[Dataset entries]

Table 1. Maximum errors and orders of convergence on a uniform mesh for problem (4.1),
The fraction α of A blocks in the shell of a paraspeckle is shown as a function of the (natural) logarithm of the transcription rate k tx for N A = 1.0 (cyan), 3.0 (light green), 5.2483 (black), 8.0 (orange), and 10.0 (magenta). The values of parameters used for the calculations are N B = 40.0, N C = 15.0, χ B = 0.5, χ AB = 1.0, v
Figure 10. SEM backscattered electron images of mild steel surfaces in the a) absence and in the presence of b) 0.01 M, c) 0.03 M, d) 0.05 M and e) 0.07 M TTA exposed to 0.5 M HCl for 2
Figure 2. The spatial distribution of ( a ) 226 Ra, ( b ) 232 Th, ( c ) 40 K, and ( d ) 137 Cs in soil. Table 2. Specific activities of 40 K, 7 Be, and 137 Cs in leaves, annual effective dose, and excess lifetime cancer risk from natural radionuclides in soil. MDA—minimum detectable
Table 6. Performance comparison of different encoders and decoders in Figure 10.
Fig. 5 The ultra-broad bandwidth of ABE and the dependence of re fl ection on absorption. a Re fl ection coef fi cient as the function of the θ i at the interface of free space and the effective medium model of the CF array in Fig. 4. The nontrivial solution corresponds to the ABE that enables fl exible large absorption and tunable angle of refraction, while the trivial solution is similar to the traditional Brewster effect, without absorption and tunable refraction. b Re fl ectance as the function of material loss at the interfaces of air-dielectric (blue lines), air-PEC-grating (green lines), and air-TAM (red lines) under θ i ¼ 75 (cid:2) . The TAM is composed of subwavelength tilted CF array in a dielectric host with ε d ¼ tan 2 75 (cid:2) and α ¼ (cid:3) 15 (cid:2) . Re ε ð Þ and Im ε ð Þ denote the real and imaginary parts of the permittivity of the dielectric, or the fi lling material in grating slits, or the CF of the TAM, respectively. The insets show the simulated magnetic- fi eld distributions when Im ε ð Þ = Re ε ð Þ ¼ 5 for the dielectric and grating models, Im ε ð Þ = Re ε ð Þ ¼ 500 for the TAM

• What to do
Using the entries above, count the lines that have the string "Figure" in them. Answer with that number only.

• Result for this task
3